Howard,
I don't have much time now to try with --enable-debug.
The RoCE device we have is FastLinQ QL41000 Series 10/25/40/50GbE Controller
The output of ibv_devinfo is:
hca_id: qedr0
transport: InfiniBand (0)
fw_ver: 8.20.0.0
node_guid: 2267:7cff:fe11:4a50
sys_image_guid: 2267:7cff:fe11:4a50
vendor_id: 0x1077
vendor_part_id: 32880
hw_ver: 0x0
phys_port_cnt: 1
port: 1
state: PORT_ACTIVE (4)
max_mtu: 4096 (5)
active_mtu: 1024 (3)
sm_lid: 0
port_lid: 0
port_lmc: 0x00
link_layer: Ethernet
hca_id: qedr1
transport: InfiniBand (0)
fw_ver: 8.20.0.0
node_guid: 2267:7cff:fe11:4a51
sys_image_guid: 2267:7cff:fe11:4a51
vendor_id: 0x1077
vendor_part_id: 32880
hw_ver: 0x0
phys_port_cnt: 1
port: 1
state: PORT_DOWN (1)
max_mtu: 4096 (5)
active_mtu: 1024 (3)
sm_lid: 0
port_lid: 0
port_lmc: 0x00
link_layer: Ethernet
Regarding UCX, we have tried with the latest version.

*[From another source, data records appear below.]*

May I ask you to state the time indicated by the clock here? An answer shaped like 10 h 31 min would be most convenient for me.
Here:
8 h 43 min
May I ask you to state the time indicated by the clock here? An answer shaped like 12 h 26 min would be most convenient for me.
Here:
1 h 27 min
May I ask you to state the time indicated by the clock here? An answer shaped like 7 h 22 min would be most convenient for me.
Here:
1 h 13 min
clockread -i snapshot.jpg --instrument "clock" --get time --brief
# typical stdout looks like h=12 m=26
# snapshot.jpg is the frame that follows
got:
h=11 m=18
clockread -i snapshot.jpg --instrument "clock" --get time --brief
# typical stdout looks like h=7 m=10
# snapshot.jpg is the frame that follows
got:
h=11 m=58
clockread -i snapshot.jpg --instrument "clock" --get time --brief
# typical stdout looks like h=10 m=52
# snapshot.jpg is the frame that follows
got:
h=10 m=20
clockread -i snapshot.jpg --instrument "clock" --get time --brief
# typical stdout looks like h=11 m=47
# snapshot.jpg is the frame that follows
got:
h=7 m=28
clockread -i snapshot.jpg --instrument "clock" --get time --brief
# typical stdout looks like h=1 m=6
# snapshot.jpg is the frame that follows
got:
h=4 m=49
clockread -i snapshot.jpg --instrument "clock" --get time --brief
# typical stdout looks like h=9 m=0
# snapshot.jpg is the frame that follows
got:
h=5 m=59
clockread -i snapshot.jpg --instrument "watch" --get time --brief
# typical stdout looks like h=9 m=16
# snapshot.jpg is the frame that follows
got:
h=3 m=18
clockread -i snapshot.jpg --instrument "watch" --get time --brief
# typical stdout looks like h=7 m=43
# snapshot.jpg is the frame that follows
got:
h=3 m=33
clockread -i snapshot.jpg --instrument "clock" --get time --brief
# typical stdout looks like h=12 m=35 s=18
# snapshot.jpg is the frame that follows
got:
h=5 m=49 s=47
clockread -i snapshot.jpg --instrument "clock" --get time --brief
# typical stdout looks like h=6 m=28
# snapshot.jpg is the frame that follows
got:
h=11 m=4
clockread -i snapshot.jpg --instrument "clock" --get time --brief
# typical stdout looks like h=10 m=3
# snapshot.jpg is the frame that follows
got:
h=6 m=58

Compilation goes through,
but the ucv_info command gives an error:
# Memory domain: qedr0
# Component: ib
# register: unlimited, cost: 180 nsec
# remote key: 8 bytes
# local memory handle is required for zcopy
#
# Transport: rc_verbs
# Device: qedr0:1
# Type: network
# System device: qedr0 (0)
[1643982133.674556] [kahan01:8217 :0] rc_iface.c:505 UCX ERROR
ibv_create_srq() failed: Function not implemented
# < failed to open interface >
#
# Transport: ud_verbs
# Device: qedr0:1
# Type: network
# System device: qedr0 (0)
[qelr_create_qp:545]create qp: failed on ibv_cmd_create_qp with 22
[1643982133.681169] [kahan01:8217 :0] ib_iface.c:994 UCX ERROR
iface=0x56074944bf10: failed to create UD QP TX wr:256 sge:6 inl:64 resp:0 RX
wr:4096 sge:1 resp:0: Invalid argument
# < failed to open interface >
#
# Memory domain: qedr1
# Component: ib
# register: unlimited, cost: 180 nsec
# remote key: 8 bytes
# local memory handle is required for zcopy
# < no supported devices found >
Any idea what the error in ibv_create_srq() means?
Thanks for your help.
Jose
> El 3 feb 2022, a las 17:52, Pritchard Jr., Howard <[email protected]> escribió:
>
> Hi Jose,
>
> A number of things.
>
> First for recent versions of Open MPI including the 4.1.x release stream,
> MPI_THREAD_MULTIPLE is supported by default. However, some transport options
> available when using MPI_Init may not be available when requesting
> MPI_THREAD_MULTIPLE.
> You may want to let Open MPI trundle along with tcp used for inter-node
> messaging and see if your application performs well enough. For a small
> system tcp may well suffice.
>
> Second, if you want to pursue this further, you want to rebuild Open MPI with
> --enable-debug. The debug output will be considerably more verbose and
> provides more info. I think you will get a message saying rdmacm CPC is
> excluded owing to the requested thread support level. There may be info
> about why udcm is not selected as well.
>
> Third, what sort of RoCE devices are available on your system? The output
> from ibv_devinfo may be useful.
>
> As for UCX, if it’s the version that came with your ubuntu release 18.0.4 it
> may be pretty old. It's likely that UCX has not been tested on the RoCE
> devices on your system.
>
> You can run
>
> ucx_info -v
>
> to check the version number of UCX that you are picking up.
>
> You can download the latest release of UCX at
>
> https://github.com/openucx/ucx/releases/tag/v1.12.0
>
> Instructions for how to build are in the README.md at
> https://github.com/openucx/ucx.
> You will want to configure with
>
> contrib/configure-release-mt --enable-gtest
>
> You want to add the --enable-gtest to the configure options so that you can
> run the ucx sanity checks. Note this takes quite a while to run but is
> pretty thorough at validating your UCX build.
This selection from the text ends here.